**Description of the task**
Copy the items word for word from their first line through the line containing "With these examples, it", including both of those lines.

**Extracted material**
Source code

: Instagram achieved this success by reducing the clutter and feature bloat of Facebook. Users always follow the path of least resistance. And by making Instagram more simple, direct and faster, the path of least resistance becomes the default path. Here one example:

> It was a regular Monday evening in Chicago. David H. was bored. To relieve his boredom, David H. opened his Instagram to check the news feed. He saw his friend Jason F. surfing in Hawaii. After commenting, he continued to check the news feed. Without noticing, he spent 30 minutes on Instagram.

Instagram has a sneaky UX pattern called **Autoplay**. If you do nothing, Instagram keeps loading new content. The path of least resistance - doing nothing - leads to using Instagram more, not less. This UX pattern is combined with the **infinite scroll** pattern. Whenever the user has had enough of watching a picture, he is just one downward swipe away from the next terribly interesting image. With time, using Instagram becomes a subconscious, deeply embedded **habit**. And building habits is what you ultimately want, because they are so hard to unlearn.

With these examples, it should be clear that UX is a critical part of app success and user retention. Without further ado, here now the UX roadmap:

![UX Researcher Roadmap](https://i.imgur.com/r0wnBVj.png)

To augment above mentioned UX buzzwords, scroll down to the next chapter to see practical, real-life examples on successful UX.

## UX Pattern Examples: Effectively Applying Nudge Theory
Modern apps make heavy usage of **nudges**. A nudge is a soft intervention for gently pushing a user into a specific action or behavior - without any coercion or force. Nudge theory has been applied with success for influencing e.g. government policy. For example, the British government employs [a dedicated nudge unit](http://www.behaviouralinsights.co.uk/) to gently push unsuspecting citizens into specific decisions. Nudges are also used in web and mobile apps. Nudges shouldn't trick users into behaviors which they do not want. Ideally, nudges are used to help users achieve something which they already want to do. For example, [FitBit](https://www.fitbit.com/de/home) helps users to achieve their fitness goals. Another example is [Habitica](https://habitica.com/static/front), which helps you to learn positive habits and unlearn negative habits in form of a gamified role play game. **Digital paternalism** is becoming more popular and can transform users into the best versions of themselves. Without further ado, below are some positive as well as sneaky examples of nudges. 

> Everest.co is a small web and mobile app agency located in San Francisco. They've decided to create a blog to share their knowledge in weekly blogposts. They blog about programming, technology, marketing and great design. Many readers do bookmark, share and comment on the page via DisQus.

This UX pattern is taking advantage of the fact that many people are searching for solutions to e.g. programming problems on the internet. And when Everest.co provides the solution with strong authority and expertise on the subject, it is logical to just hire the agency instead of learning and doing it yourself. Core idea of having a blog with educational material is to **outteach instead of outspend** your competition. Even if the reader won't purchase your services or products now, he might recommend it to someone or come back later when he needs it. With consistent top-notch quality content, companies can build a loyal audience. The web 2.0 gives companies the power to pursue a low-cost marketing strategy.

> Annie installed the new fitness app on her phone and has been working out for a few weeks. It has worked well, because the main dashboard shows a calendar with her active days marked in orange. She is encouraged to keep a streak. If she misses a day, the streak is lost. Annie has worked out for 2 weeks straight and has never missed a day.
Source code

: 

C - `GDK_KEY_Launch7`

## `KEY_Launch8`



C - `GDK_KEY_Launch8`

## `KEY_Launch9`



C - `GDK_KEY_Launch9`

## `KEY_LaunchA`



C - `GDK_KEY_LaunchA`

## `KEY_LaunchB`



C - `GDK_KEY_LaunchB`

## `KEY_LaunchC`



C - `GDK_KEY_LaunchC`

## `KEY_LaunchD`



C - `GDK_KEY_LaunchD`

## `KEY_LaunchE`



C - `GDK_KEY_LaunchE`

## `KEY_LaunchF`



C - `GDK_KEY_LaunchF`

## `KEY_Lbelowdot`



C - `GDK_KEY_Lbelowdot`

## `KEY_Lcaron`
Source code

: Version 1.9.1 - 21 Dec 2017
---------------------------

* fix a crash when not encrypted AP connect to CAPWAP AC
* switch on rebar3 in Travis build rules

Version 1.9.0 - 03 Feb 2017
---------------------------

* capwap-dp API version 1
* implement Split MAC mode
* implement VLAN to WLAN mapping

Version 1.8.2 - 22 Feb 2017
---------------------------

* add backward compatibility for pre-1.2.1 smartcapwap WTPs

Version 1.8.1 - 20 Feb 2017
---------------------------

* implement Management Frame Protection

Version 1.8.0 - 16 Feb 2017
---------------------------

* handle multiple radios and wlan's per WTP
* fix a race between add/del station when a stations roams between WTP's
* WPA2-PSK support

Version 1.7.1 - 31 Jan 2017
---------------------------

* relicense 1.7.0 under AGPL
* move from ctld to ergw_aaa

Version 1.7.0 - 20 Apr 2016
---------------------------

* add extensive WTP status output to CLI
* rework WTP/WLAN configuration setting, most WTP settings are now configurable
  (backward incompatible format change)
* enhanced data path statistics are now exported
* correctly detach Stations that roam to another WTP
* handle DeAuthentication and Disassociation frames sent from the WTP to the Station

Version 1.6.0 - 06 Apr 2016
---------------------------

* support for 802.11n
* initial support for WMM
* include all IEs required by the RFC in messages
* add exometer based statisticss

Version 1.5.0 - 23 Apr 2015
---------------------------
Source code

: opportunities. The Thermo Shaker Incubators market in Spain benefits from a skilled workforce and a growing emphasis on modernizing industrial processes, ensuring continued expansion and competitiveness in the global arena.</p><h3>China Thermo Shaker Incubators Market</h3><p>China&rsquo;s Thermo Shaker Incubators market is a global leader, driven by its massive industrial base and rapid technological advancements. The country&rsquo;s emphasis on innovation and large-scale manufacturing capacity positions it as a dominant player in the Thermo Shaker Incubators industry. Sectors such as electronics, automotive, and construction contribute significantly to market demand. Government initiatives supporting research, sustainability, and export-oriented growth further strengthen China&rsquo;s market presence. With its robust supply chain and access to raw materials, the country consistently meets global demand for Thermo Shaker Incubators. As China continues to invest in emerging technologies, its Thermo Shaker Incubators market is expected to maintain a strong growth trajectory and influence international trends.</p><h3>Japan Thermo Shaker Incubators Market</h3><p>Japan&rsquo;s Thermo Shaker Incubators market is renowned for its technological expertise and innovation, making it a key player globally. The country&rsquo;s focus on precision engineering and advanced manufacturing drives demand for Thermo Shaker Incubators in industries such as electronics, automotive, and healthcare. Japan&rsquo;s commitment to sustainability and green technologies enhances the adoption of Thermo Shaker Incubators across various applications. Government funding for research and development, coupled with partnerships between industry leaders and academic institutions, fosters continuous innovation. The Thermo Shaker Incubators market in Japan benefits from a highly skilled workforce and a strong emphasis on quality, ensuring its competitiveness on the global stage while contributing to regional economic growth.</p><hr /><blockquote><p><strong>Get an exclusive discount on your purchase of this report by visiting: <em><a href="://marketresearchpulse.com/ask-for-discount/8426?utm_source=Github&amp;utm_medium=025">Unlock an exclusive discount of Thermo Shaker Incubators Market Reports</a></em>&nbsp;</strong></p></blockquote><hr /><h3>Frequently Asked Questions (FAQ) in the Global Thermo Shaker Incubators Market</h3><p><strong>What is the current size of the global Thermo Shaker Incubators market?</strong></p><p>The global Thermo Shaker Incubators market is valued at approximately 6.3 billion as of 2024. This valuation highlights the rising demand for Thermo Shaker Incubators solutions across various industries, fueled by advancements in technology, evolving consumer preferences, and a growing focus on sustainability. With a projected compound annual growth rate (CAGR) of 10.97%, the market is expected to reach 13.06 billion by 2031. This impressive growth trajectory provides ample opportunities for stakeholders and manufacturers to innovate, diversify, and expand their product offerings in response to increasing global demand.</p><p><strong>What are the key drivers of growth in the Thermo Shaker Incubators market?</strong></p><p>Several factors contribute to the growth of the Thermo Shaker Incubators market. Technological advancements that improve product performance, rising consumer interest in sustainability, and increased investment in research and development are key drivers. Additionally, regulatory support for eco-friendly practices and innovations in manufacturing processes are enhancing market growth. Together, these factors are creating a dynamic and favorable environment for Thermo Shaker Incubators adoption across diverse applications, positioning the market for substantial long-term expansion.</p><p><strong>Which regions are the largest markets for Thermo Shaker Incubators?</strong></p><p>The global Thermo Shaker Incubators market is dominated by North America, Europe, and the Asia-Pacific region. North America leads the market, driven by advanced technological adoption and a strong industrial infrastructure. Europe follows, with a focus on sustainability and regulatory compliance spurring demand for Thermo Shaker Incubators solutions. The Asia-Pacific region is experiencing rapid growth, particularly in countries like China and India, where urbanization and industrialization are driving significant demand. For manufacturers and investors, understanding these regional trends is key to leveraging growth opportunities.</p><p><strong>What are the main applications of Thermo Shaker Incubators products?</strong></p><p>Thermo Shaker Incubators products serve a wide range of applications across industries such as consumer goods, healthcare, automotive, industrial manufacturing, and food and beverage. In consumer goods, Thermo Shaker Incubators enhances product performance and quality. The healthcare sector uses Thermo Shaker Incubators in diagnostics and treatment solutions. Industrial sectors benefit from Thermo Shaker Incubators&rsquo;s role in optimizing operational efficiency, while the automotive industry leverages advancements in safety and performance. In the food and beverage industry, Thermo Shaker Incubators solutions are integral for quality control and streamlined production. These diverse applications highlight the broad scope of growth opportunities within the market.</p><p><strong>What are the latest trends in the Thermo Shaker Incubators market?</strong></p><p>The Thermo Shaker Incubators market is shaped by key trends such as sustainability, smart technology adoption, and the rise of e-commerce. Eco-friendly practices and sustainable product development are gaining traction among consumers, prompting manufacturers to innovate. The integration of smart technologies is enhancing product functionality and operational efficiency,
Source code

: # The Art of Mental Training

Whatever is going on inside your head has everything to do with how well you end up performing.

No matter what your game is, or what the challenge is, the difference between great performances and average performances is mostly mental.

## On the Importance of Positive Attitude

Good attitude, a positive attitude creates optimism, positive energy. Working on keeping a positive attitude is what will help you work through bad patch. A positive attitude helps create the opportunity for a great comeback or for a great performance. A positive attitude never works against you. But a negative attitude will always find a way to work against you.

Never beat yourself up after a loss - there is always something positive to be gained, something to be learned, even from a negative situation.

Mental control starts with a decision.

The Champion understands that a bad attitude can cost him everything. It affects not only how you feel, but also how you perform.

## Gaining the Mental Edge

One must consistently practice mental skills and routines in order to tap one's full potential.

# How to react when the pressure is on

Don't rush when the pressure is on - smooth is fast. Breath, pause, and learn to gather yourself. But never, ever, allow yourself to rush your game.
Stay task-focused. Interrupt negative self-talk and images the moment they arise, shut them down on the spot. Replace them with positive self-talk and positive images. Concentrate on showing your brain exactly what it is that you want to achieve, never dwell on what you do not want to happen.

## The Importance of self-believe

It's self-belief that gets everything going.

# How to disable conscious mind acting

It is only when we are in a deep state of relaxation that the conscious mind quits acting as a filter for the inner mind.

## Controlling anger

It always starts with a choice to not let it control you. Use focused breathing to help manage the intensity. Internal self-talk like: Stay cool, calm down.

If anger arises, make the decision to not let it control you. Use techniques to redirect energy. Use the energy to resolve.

**Answer to the problem**
Source code

: Instagram achieved this success by reducing the clutter and feature bloat of Facebook. Users always follow the path of least resistance. And by making Instagram more simple, direct and faster, the path of least resistance becomes the default path. Here one example:

> It was a regular Monday evening in Chicago. David H. was bored. To relieve his boredom, David H. opened his Instagram to check the news feed. He saw his friend Jason F. surfing in Hawaii. After commenting, he continued to check the news feed. Without noticing, he spent 30 minutes on Instagram.

Instagram has a sneaky UX pattern called **Autoplay**. If you do nothing, Instagram keeps loading new content. The path of least resistance - doing nothing - leads to using Instagram more, not less. This UX pattern is combined with the **infinite scroll** pattern. Whenever the user has had enough of watching a picture, he is just one downward swipe away from the next terribly interesting image. With time, using Instagram becomes a subconscious, deeply embedded **habit**. And building habits is what you ultimately want, because they are so hard to unlearn.

With these examples, it should be clear that UX is a critical part of app success and user retention. Without further ado, here now the UX roadmap:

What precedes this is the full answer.